On Sunday an Olympic spokesperson actually put out a statement explaining that the Games’ flame in the Bird’s Nest stadium hadn’t gone out. “The flame is fine,” they said when approached by USA Today, whose photographer Rob Schumacher published a shot that suggested it was very much not. Somewhere else in the Olympic village, irony keeled over and died.
I’ve had one eye on the vaguely dystopian spectacle of these Games, a hyperreal propaganda-spectacular played out, in part, on phoney snow and against the backdrop of an abandoned steel mill. The other has been reading about what IOC president Thomas Bach calls the “boycott ghosts of the past”, and in particular the story of Rudi Ball.
The Olympic boycott movement really began in 1936, before the infamous summer Games in Berlin, and the less well-known winter Games held in Garmisch-Partenkirchen in Bavaria earlier that same year. There was no formal boycott in the end, despite all the many calls for one, because the IOC – and in particular its future president Avery Brundage, who was then running the American Olympic Committee – overrode everyone else’s concerns and accepted the Nazi party’s reassurances that everything was (here’s that word again) fine.
Years later, researchers at the Simon Wiesenthal Centre would prove that Brundage’s construction firm received a contract to build the new German Embassy in Washington because of his “friendly attitude to German sports”. Not that he needed the sweetener, “any more than Bill Clinton would need a bribe to support Hillary”, said Brundage’s biographer, Allen Guttmann.
So the decision about whether or not to boycott those Winter Games became a personal choice. Many, like British skier Peter Lunn, refused to attend the opening procession, while others, such as the two-time Olympic bobsled champion Billy Fiske, refused to go to the Games at all.
Rudi Ball, though, found himself facing an even more difficult decision. Ball, who was born in Berlin in 1911, was the star turn on the Berliner SC ice hockey team that won the German national championship for six years in a row between 1928 and 1933, and was one of the best players on the national side that won the bronze medal at the Lake Placid Olympics in 1932. He was also half-Jewish.

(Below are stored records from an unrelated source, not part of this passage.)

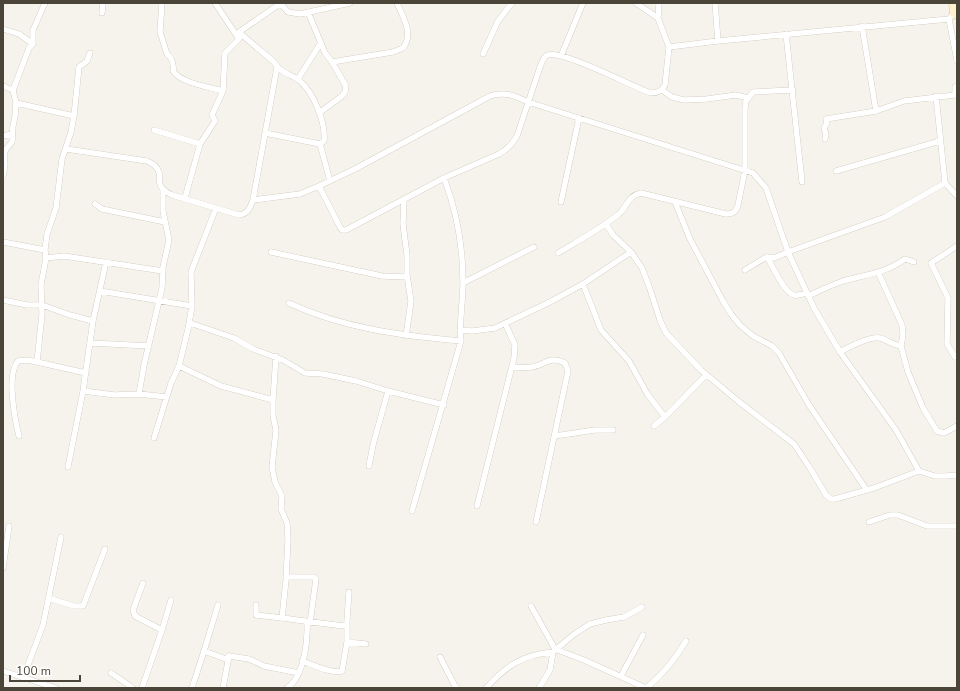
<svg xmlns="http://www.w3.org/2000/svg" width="960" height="691" font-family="'Nunito Sans',sans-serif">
	<rect width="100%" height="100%" fill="#f6f3ec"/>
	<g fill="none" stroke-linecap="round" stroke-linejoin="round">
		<defs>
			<path id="street" d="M162 3 160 32 167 54C172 58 174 65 173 71 181 83 209 87 223 91
				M215 3 239 39
				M280 3 288 12 300 14 350 3
				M715 3 718 41
				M308 12 325 53 332 62 346 86 345 92 342 96 319 113
				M102 13 103 3
				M658 18 659 3
				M949 19 957 61
				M862 26 876 111
				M3 29 19 34 33 44
				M239 32C250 42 261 51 272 60 275 63 277 67 280 69 286 75 295 76 301 82 314 94 326 123 324 141L320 144
				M786 34 802 182
				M669 47 718 41 949 19 954 13
				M483 54 498 21 512 3
				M561 56 583 3
				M332 62 393 52 403 48C414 34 403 17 397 3
				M298 79 320 44
				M3 86 13 90
				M662 90 672 97 684 100 707 99 736 95 748 98
				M936 96 945 183 957 196
				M16 103 74 116 71 132 62 159 56 208 47 234 45 250 46 258 41 285 42 314 37 362
				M74 116 79 67 87 61 90 53
				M154 130 200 144
				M265 133 320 144
				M3 136 12 134
				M825 139 826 134 824 128 827 123 826 119 876 111 904 101 955 95V87L957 86
				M320 144 330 181
				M66 149 147 161C150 163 154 164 156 167 166 178 150 184 172 195L239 215C248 214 250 208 253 200L277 67
				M836 171 940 141
				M3 176 5 165 4 154 6 149 12 142 13 126 15 116 16 103 13 90 29 48 33 44V30L45 3
				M319 186 340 227 342 230H346L444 178 499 154C508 149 512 144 517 136L540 67C542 63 543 56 548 55 563 50 633 87 651 93 658 93 661 91 665 85L669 47 658 18 636 3
				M185 198 200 144 215 121 212 115 223 91 225 53 239 39V32L281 3
				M253 200 300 194 319 186 355 169 490 96C504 91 516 96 528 102L753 173 766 188 788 252 814 308 840 352 896 430 919 471
				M404 200 403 224 407 255V275L411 301 406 336
				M561 202 579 118
				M675 202 690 239 723 301 731 314 740 325 753 336 772 346 779 353 809 405 866 489
				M95 204 102 209 165 222
				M606 224 613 235 631 252 642 268 650 289 660 320 666 333 701 370 738 401 794 444 810 468 826 495 831 499H835L874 488 919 471 935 476H946L957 475
				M3 242 45 250
				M271 252 382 276 407 277
				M558 253C578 241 600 229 619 214 628 206 627 196 641 193L726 214C733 214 736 212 738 205L745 170V109L746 101 753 92 793 90
				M767 257C772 265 785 294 794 295 798 296 803 294 806 293
				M46 258 64 256 163 271
				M745 270 763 259 767 257 774 258 788 252 885 217 945 183
				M878 272 902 325 903 335 901 346 908 372 923 408 937 431 944 433 957 426
				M463 283 534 247
				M583 284 601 330 629 361 648 395 665 417
				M100 291 192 306
				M808 296C819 291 831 285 843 281 864 275 886 273 905 259L914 262
				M3 300 27 305H42L70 315 93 321
				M289 303C342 328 403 336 461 341
				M190 323 234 338 253 349 283 360 305 373 323 374 356 381 388 391 444 405
				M460 330 472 331 495 328 548 303 583 284 631 252
				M91 343 149 346
				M840 352C849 347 870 336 880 338 887 340 893 345 901 346
				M276 356 273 400V416L276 430 272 467 275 482 282 496 281 509 287 523 288 539 286 580 282 618
				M955 357 947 344 948 298 931 263 957 246
				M179 366 221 386 273 400
				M512 367C518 367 525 368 532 367 545 365 550 355 565 363L568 371 536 522
				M83 391 115 395 139 394 167 397
				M139 394 144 365 162 288 163 267 169 240 163 211V190
				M654 426 665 417 706 375
				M19 436C15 420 6 374 18 361L27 360 37 362 86 373
				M555 436 595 430H613
				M154 438 171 383 179 366 188 329 192 306 191 272 216 208
				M369 466 373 445 388 391
				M68 467 83 391 93 321 106 262
				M477 506 514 358 515 345 505 323
				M412 511 461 341C459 322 463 303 463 283 463 247 457 212 444 178
				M869 522 890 515H898L927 526H957
				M3 568 9 526
				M286 577H314L316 579 310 623
				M143 583 133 610 135 616 162 630
				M48 598 74 606H83L105 549
				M256 605V615C287 618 316 623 346 626
				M531 606 555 649 584 660 646 688C663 675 675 659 686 641
				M347 642 366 644
				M204 651 226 659 229 656 223 688
				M229 656 249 659 264 666 299 673
				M440 657 455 686 457 688
				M302 661C311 664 334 675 342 671L347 642V620L349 592
				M3 671 56 688
				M111 673 133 688
				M621 676 643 635
				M23 678 43 625 61 537
				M142 688 162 630 171 600
				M192 688 204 651 218 605
				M287 688C304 677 308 641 307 623
				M486 688C506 666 522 655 553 652
				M539 688 550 670 553 652 573 635 590 624 606 620 624 617 642 607"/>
			<path id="secondary" d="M953 3 954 13 957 15"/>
		</defs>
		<use href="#street" stroke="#c2bbae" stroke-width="6"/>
		<use href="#secondary" stroke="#d6c79b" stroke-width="9"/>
		<use href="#street" stroke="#fff" stroke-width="5.5"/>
		<use href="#secondary" stroke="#fff3cd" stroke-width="8"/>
	</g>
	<rect width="960" height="691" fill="none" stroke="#4b4439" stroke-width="8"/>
	<path d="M10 675v6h70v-6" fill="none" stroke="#4b4439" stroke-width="2"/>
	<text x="16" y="675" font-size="12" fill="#4b4439" stroke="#ffffff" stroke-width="3" paint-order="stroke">100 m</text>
</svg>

Which meant he shouldn’t have been facing a decision at all, since, from 1933 onwards, the Reich Sports Office had introduced an “Aryans only” policy in all German sports organisations. Ball moved to St Moritz after that, in what the papers described as “self-exile”, and then to Milan, where he played for the Diavoli Rossoneri, who won the Italian national championship, and the prestigious Spengler Cup in St Moritz, in 1935. By then, he was playing better than ever. Of course, when it came to whether or not he would be picked to play for the German national team again at their home Olympics, the pressing question wasn’t his form.
Ball died in 1975, and the details of exactly what happened in those few weeks were lost with him. The story goes that the German captain, Gustav Jaenecke, told the authorities that he would refuse to play unless Ball was selected. This is the version presented in Tom McNab’s play 1936: Berlin, and elsewhere.
The Nazis certainly used Ball as part of the PR campaign they ran to ward off the threat of the boycott. “All German athletes who fulfil the Olympic conditions will be welcome,” said the secretary general of the German Olympic Committee, Dr Carl Diem. “We have already included the Jewish sportsman Rudi Ball as a member of the ice hockey team.” Ball’s brilliant performance in Germany’s first match, a 1-0 defeat to the USA, was reported around the world. “Nazis Cheer a Jew” was one headline, “Brilliant Playing of Rudi Ball Moves German Fans to Applause” another.
It was also reported that Ball had been coerced into playing. A “highly reliable source” told a reporter from the Australian Jewish News that Ball “is taking part in the Olympic Games against his own will”. Ball himself hinted that this may have been the case in an interview he gave to the Canadian foreign correspondent Matthew Halton, who asked him how he “could bear” to play for Nazi Germany.
Ball, who always referred to the Germans as “they”, rather than “we”, told Halton that refusing to play wouldn’t have done German Jews any good, “and it might have done them harm”. Halton wrote that he couldn’t repeat some of their conversation, which, his son David Halton later suggested, was “certainly a code that Ball feared to say the worst of what was happening”.
Ball’s mother and father were still living in Berlin at that point. And here we get a real hint of why Ball made the decision he did. It has been suggested that Ball struck a deal with the Nazi regime in which he agreed to play on the proviso that his parents were allowed out of the country.
And, when you look through the emigration records, there they are, Leonhard and Gertrude Ball, on the passenger list for the SS Windsor Castle, sailing from Southampton to Cape Town on 3 July 1936. They didn’t come back. Ball joined them after the war, which he spent back in Germany, playing for his old club, SC Berlin.
In his last interview, given in 1970, Ball was asked whether he was a forgotten man, and if the sport owed him more recognition, “I am the one who owes hockey,” he replied, “it saved me and my family from the holocaust.”